AMD betont, dass sich die verglichenen Modelle preislich im Markt begegnen werden, Intel natürlich aber auch noch teurere Acht-Kern-CPUs hat. Dort dürfte es in einigen Bereichen eher auf ein Kopf-an-Kopf-Rennen hinauslaufen oder Intel je nach Szenario auch der Platzhirsch bleiben. Dies ist sicherlich ein Grund, weshalb Intel vor wenigen Stunden bereits explizit mehr Acht-Kern-CPUs in der H-Serie mit Comet Lake-H für die nahe Zukunft angekündigt hat.

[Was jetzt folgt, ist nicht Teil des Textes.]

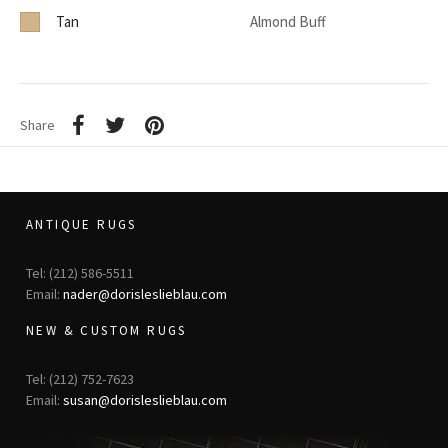
Tan
Almond Buff
Share
ANTIQUE RUGS
Tel: (212) 586-5511
Email:
nader@dorisleslieblau.com
NEW & CUSTOM RUGS
Tel: (212) 752-7623
Email:
susan@dorisleslieblau.com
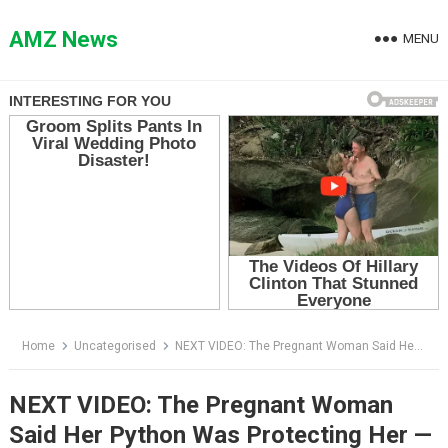
Skip
to
AMZ News
MENU
content
Home
Uncategorised
NEXT VIDEO: The Pregnant Woman Said Her Python Was Protecting Her — Then Her Husband Saw What Luna Was Really Guarding
NEXT VIDEO: The Pregnant Woman
Said Her Python Was Protecting Her —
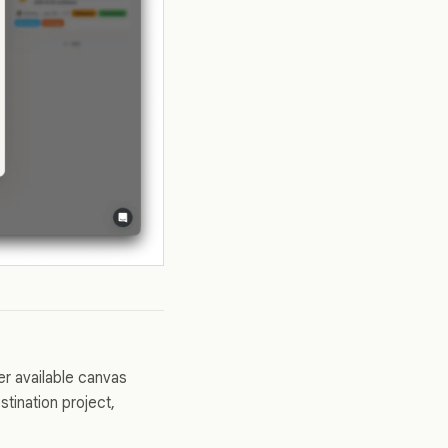
er available canvas
tination project,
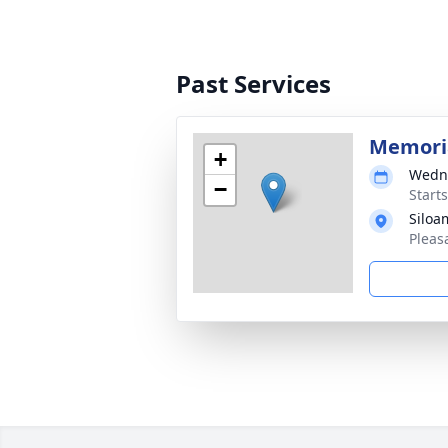
Past Services
Memoria
+
Wedne
−
Start
Siloa
Pleas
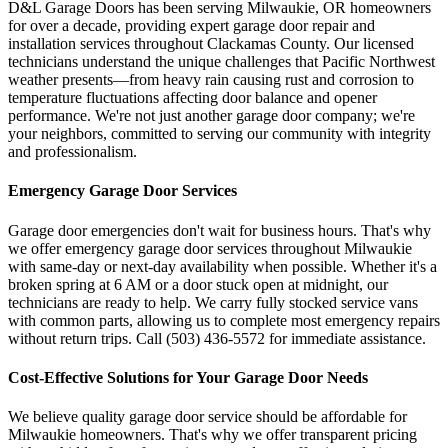
D&L Garage Doors has been serving
Milwaukie
,
OR
homeowners
for over a decade, providing expert garage door repair and
installation services throughout
Clackamas County
. Our licensed
technicians understand the unique challenges that Pacific Northwest
weather presents—from heavy rain causing rust and corrosion to
temperature fluctuations affecting door balance and opener
performance. We're not just another garage door company; we're
your neighbors, committed to serving our community with integrity
and professionalism.
Emergency Garage Door Services
Garage door emergencies don't wait for business hours. That's why
we offer emergency garage door services throughout
Milwaukie
with same-day or next-day availability when possible. Whether it's a
broken spring at 6 AM or a door stuck open at midnight, our
technicians are ready to help. We carry fully stocked service vans
with common parts, allowing us to complete most emergency repairs
without return trips. Call
(503) 436-5572
for immediate assistance.
Cost-Effective Solutions for Your Garage Door Needs
We believe quality garage door service should be affordable for
Milwaukie
homeowners. That's why we offer transparent pricing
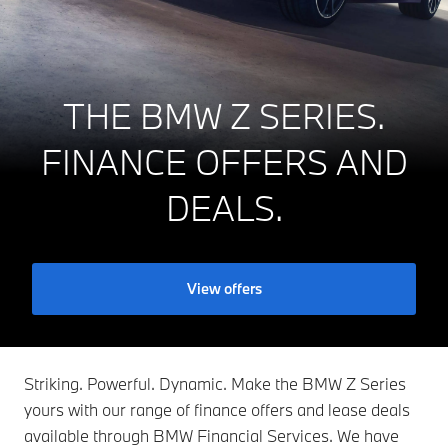
THE BMW Z SERIES.
FINANCE OFFERS AND
DEALS.
View offers
Striking. Powerful. Dynamic. Make the BMW Z Series
yours with our range of finance offers and lease deals
available through BMW Financial Services. We have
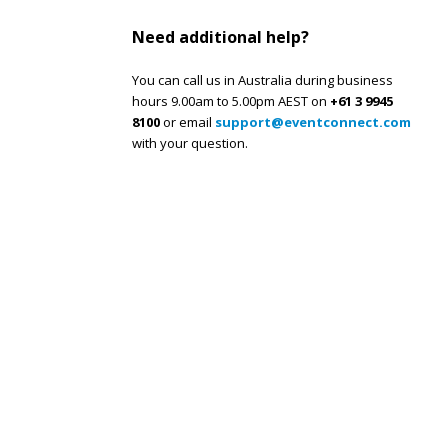
Need additional help?
You can call us in Australia during business
hours 9.00am to 5.00pm AEST on
+61 3 9945
8100
or email
support@eventconnect.com
with your question.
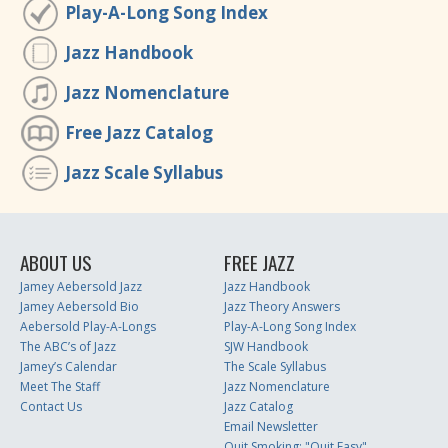
Play-A-Long Song Index
Jazz Handbook
Jazz Nomenclature
Free Jazz Catalog
Jazz Scale Syllabus
ABOUT US
FREE JAZZ
Jamey Aebersold Jazz
Jazz Handbook
Jamey Aebersold Bio
Jazz Theory Answers
Aebersold Play-A-Longs
Play-A-Long Song Index
The ABC’s of Jazz
SJW Handbook
Jamey’s Calendar
The Scale Syllabus
Meet The Staff
Jazz Nomenclature
Contact Us
Jazz Catalog
Email Newsletter
Quit Smoking: "Quit Easy"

Noch einige Details bis zum Start offen
Offizieller Starttermin für die Renoir-Produkte ist das erste Quartal. AMD nannte auf der Showbühne Februar als Termin der ersten Geräte, das Gros dürfte aber erst zum Frühjahr verfügbar werden. Über 100 Designs sollen es bis Ende 2020 sein.
Auch gibt es zur Präsentation noch offene Punkte, die AMD erst später klären will. Zum Beispiel wie es um die Plattform-Ausstattung bestellt ist, oder was es für native Schnittstellen gibt. PCI Express 4.0 gibt es bei Renoir definitiv nicht, verriet AMD schon einmal, im Notebook ist das im Jahr 2020 aber sicherlich kein großer Verlust.
ComputerBase hat Informationen zu diesem Artikel von AMD auf einem Event in Las Vegas unter NDA erhalten. Die einzige Vorgabe war der frühestmögliche Veröffentlichungszeitpunkt.